Меня же мама родила через два года после Победы, когда ей было сорок три. Как бы назло врагам, убившим моего старшего брата. И назвали меня в честь него — Авангардом. Каждый раз, когда по радио звучала песня Александрова «Вставай, страна огромная, вставай на смертный бой...», родители плакали. Особенно у отца были близкие слезы. Он плакал, даже когда рассказывал о хорошем. Например, о памятнике архитектуры, который мне показывал. «Вот здание в классическом стиле...» — дальше голос у него начинал дрожать, он замолкал. Я сейчас сам себя ловлю на этом: рассказываю о чем-нибудь хорошем — и тоже горло перехватывает. Наследственность.

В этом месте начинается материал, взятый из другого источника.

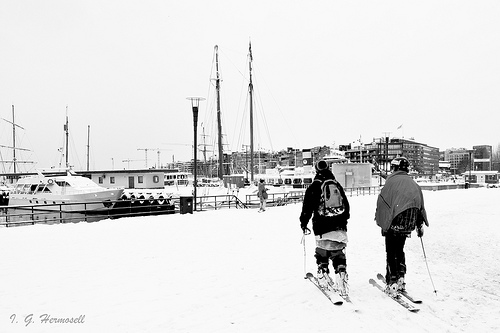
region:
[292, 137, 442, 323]
Two people skiing toward the harbor.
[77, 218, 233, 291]
White snow on the ground.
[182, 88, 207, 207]
Tall light at the harbor.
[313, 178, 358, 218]
Wearing a back pack while skiing.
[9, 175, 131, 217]
Boat in the very cold water.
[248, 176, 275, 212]
Woman walking on the pier.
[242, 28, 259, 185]
Tall masts on a sail boat.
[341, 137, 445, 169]
Apartment building in the distance.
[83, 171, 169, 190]
Boat house on the pier.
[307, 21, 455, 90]
Cold grey sky during winter.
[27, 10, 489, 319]
Black and white photo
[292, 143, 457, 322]
two people on skis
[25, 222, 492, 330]
The ground is white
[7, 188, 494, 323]
Snow on the ground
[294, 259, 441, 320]
Ski's on the people's feet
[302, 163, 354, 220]
Backpack on the back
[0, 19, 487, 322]
Photo taken during the day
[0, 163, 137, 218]
Boat parked at a dock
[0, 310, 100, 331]
T.G. Hormosell photograph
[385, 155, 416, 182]
Helmet on the person's head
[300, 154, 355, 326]
person on skis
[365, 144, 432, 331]
person wearing hat and jacket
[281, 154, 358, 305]
person using ski poles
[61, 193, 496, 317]
a lot of snow on the ground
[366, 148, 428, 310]
person wearing black pants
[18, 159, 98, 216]
white boat in the water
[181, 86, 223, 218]
light pole by the pier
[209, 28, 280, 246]
ships masts poking out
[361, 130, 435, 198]
buildings by the pier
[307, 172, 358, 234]
person wearing a backpack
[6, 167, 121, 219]
a boat in the water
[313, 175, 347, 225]
the person has a backpack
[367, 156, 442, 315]
the person on the right is holding a ski pole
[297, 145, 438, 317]
both people are wearing hats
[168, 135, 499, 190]
buildings in front of the people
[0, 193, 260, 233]
a railing in front of the boat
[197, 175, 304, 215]
a person is standing near the railing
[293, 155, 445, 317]
the people are wearing coats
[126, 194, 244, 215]
a trash can by the railing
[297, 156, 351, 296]
A person on some skis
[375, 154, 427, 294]
A person on some skis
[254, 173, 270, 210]
A person walking in the snow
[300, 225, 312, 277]
A ski pole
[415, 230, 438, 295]
A ski pole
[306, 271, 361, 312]
A pair of skis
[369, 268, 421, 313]
A pair of skis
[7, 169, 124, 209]
a boat on the water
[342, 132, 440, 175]
A large building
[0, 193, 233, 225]
A guard rail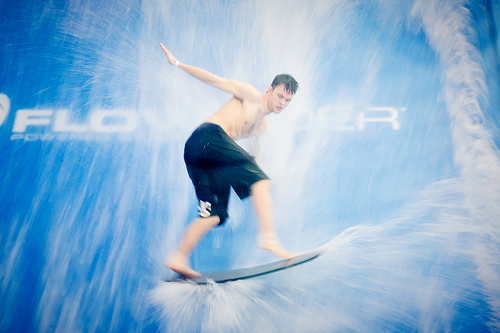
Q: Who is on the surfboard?
A: The man.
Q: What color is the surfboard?
A: Black.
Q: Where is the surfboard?
A: Under the man.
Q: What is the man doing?
A: Surfing.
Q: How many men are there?
A: One.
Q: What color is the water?
A: White.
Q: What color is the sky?
A: Blue.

Способность к переживанию — необходимый элемент актерской профессии. Поэтому Табаков наших студентов всегда гнал на похороны. Когда умирал какой-нибудь корифей МХАТа, Олег Павлович говорил: «Я отменяю занятия. Пойдите проводите. Это полезно для артистов». Не всякому дано — сопереживать. Многие черствы, холодны, железобетонны. А другие — раз! — и в слезы. Такие годятся в артисты. Помню, в «Современнике» служила Нина Дорошина, запомнившаяся зрителям по фильму «Любовь и голуби», — от природы блистательная актриса. У нее были близкие слезы — если мало-мальски что-то могло им соответствовать, ручьями заливалась просто.
Вот и мой папа имел склонность к драматическому искусству. После его смерти я нашел в шкафу его фотографию с товарищами из орловского драматического кружка. На обороте было написано: «Дорогой Коля! Ты один из наших лучших кружковцев. Мы все тебя поддерживаем в твоем стремлении поехать в Москву и учиться в театральном институте».
В столицу папа приехал вслед за мамой, с которой познакомился в самодеятельности в Орле. А она в Москве оказалась по семейным обстоятельствам. Ее брат, член ВКПб с 1916 года, получил в столице работу в партийных органах и выписал к себе всю орловскую семью.